◆ **Text shown**
---*---
<?xml version="1.0" encoding="UTF-8"?>
<!DOCTYPE rfc SYSTEM "rfc2629.dtd" []>
<?rfc strict="yes" ?>
<?rfc toc="yes"?>
<?rfc tocompact="yes"?>
<?rfc compact="yes" ?>
<?rfc subcompact="no" ?>

<rfc category="bcp"
     ipr="trust200902"
     docName="draft-ietf-grow-bgp-session-culling-00"
     submissionType="IETF">

    <front>

        <title abbrev="BGP Session Culling">Mitigating Negative Impact of Maintenance through BGP Session Culling</title>

        <author fullname="Will Hargrave" initials="W." surname="Hargrave">
            <organization abbrev="LONAP">LONAP Ltd</organization>
            <address>
                <postal>
                    <street>5 Fleet Place</street>
                    <city>London</city>
                    <code>EC4M 7RD</code>
                    <country>United Kingdom</country>
                </postal>
                <email>will@lonap.net</email>
            </address>
        </author>

        <author fullname="Matt Griswold" initials="M." surname="Griswold">
            <organization abbrev="20C">20C</organization>
            <address>
                <postal>
                    <street>1658 Milwaukee Ave # 100-4506</street>
                    <city>Chicago</city>
                    <region>IL</region>
                    <code>60647</code>
                    <country>United States of America</country>
                </postal>
                <email>grizz@20c.com</email>
            </address>
        </author>

        <author fullname="Job Snijders" initials="J." surname="Snijders">
            <organization abbrev="NTT">NTT Communications</organization>
            <address>
                <postal>
                    <street>Theodorus Majofskistraat 100</street>
                    <code>1065 SZ</code>
                    <city>Amsterdam</city>
                    <country>The Netherlands</country>
                </postal>
                <email>job@ntt.net</email>
            </address>
        </author>

        <author initials="N" surname="Hilliard" fullname="Nick Hilliard">
            <organization>INEX</organization>
            <address>
                <postal>
                    <street>4027 Kingswood Road</street>
                    <city>Dublin</city>
                    <code>24</code>
                    <country>Ireland</country>
                </postal>
                <email>nick@inex.ie</email>
            </address>
        </author>

        <date />

        <area>Routing</area>
        <workgroup>Global Routing Operations</workgroup>
        <keyword>BGP</keyword>
        <keyword>culling</keyword>
        <keyword>EBGP</keyword>
        <keyword>sessions</keyword>

        <abstract>
            <t>
                This document outlines an approach to mitigate negative impact on networks resulting from maintenance activities.
---*---
◆ **Problems to solve**
(1) Answer these questions about the BGP session culling draft:
(a) Which organization is Job Snijders listed with?
(b) What workgroup is named?
(c) What city is given in Nick Hilliard's address?
(2) Could you retype the BGP session culling draft, everything from "<area>Routing</area>" down to "from maintenance activities."?
(3) Would you keep writing the BGP session culling draft from the point where it stops?
The lines that come next are separate material, apart from the BGP session culling draft.

◆ **Material provided**
---*---
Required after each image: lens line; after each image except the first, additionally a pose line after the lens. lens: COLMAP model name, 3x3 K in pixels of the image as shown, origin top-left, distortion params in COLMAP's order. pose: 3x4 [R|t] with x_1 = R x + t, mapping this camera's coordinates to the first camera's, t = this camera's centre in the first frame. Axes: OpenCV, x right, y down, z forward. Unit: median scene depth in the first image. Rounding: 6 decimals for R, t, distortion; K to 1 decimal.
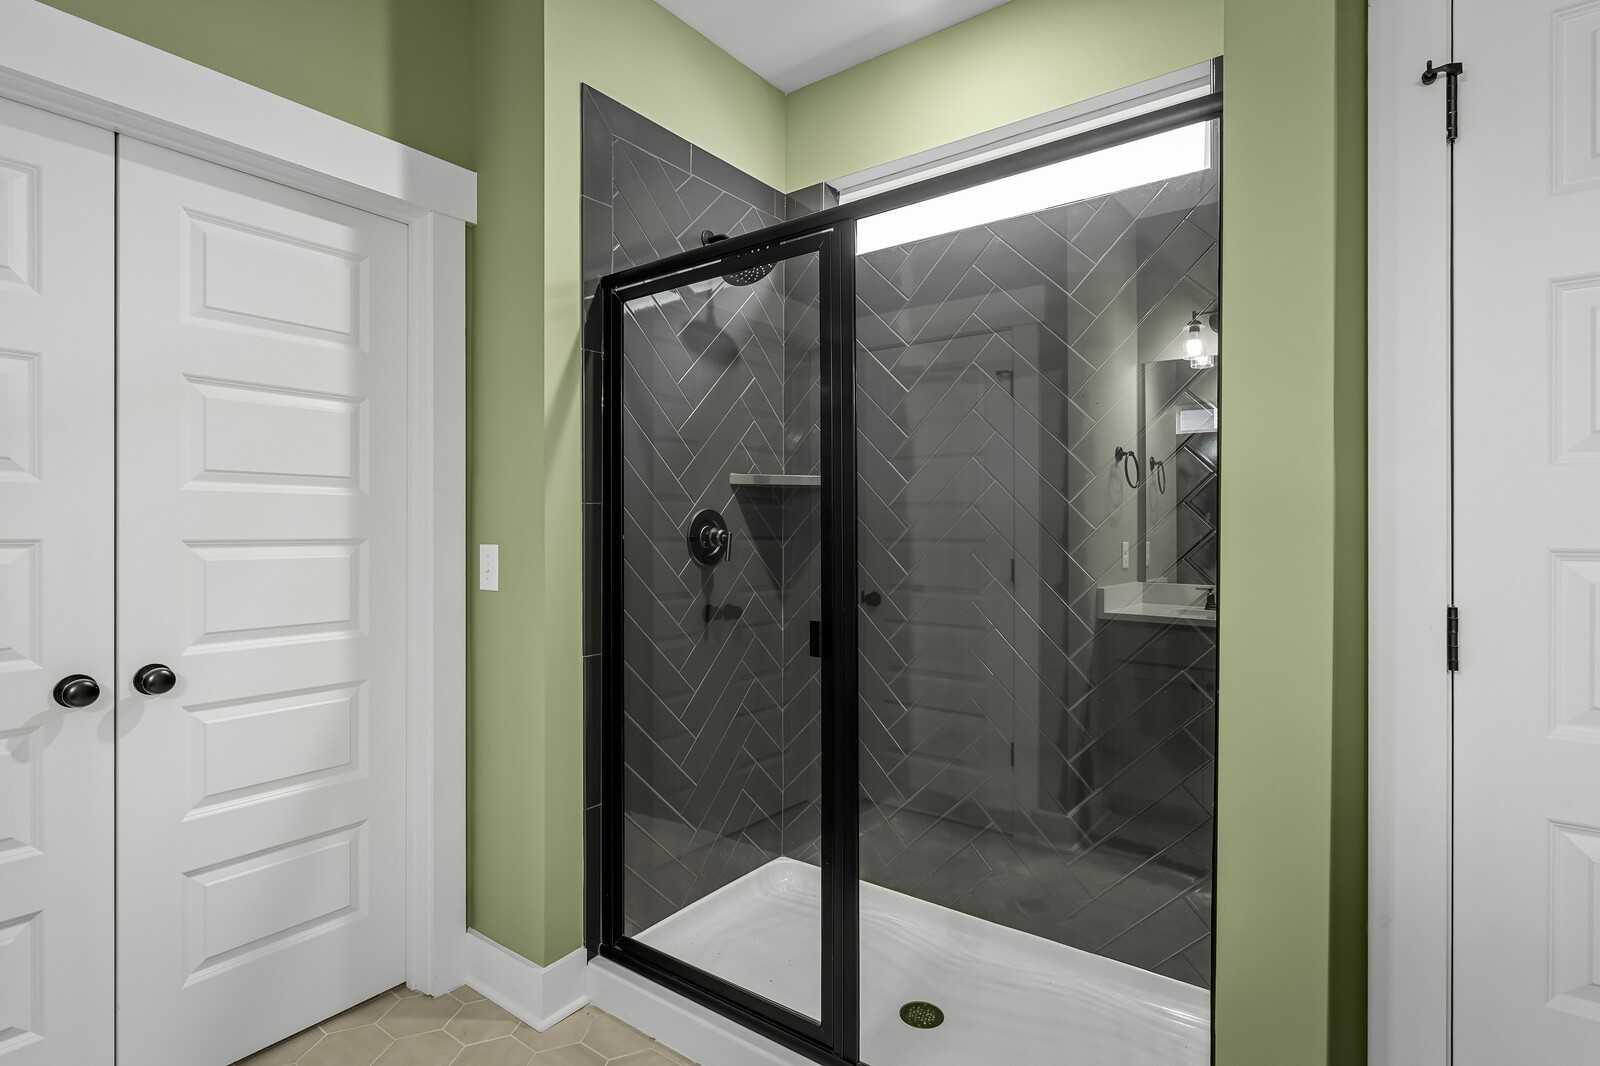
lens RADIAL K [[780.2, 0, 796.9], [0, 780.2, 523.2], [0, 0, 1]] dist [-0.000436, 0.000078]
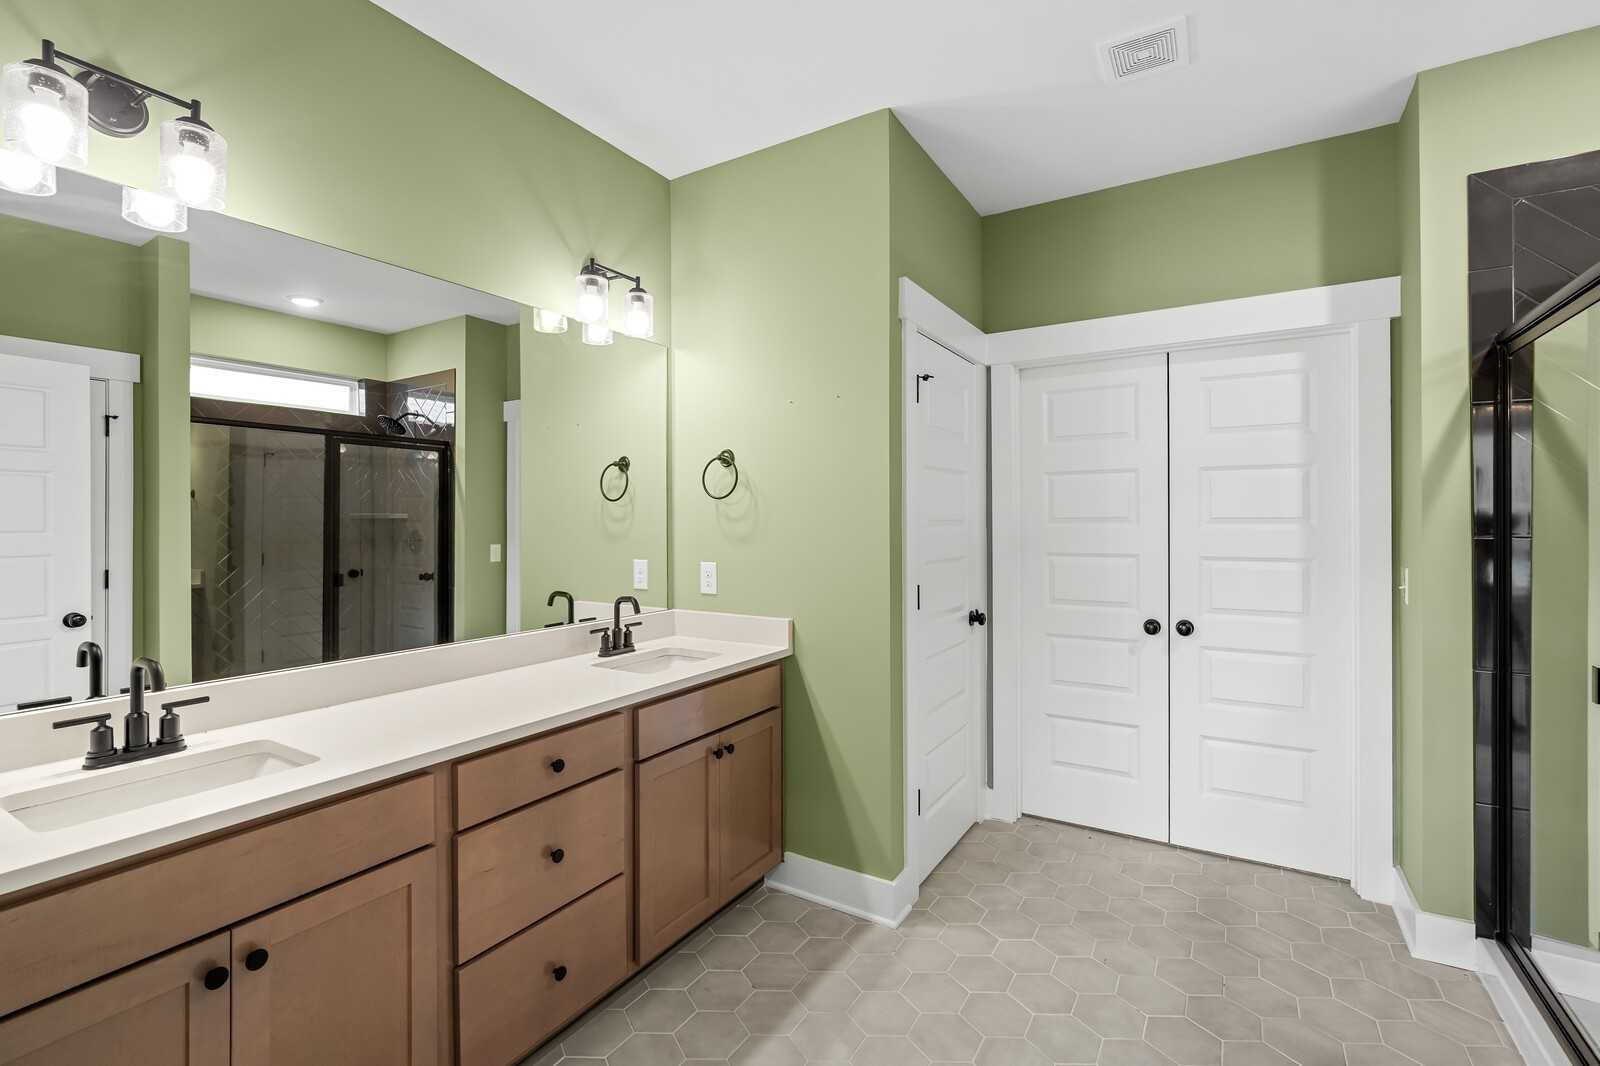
---*---
◆ **Answers by task**
(1)
(a) NTT Communications
(b) Global Routing Operations
(c) Dublin

(2)
<area>Routing</area>
        <workgroup>Global Routing Operations</workgroup>
        <keyword>BGP</keyword>
        <keyword>culling</keyword>
        <keyword>EBGP</keyword>
        <keyword>sessions</keyword>

        <abstract>
            <t>
                This document outlines an approach to mitigate negative impact on networks resulting from maintenance activities.

(3)
                It includes guidance for both IP networks and Internet Exchange Points (IXPs).
                The approach is to ensure BGP-4 sessions affected by the maintenance are forcefully torn down before the actual maintenance activities commence.
            </t>
        </abstract>
    </front>

    <middle>
        <section anchor="Introduction" title="Introduction">
            <t>
                In network topologies where BGP speaking routers are directly attached to each other, or use fault detection mechanisms such as <xref target="RFC5880">BFD</xref>, detecting and acting upon a link down event (for example when someone yanks the physical connector) in a timely fashion is straightforward.
            </t>
            <t>
                However, in topologies where upper layer fast fault detection mechanisms are unavailable and the lower layer topology is hidden from the BGP speakers, operators rely on BGP Hold Timer Expiration (section 6.5 of <xref target="RFC4271" />) to initiate traffic rerouting.
                Common BGP Hold Timer values are anywhere between 90 and 180 seconds, which implies a window of 90 to 180 seconds during which traffic blackholing will occur if the lower layer network is not able to forward traffic.
            </t>
            <t>
                BGP Session Culling is the practice of ensuring BGP sessions are forcefully torn down before maintenance activities on a lower layer network commence, which otherwise would affect the flow of data between the BGP speakers.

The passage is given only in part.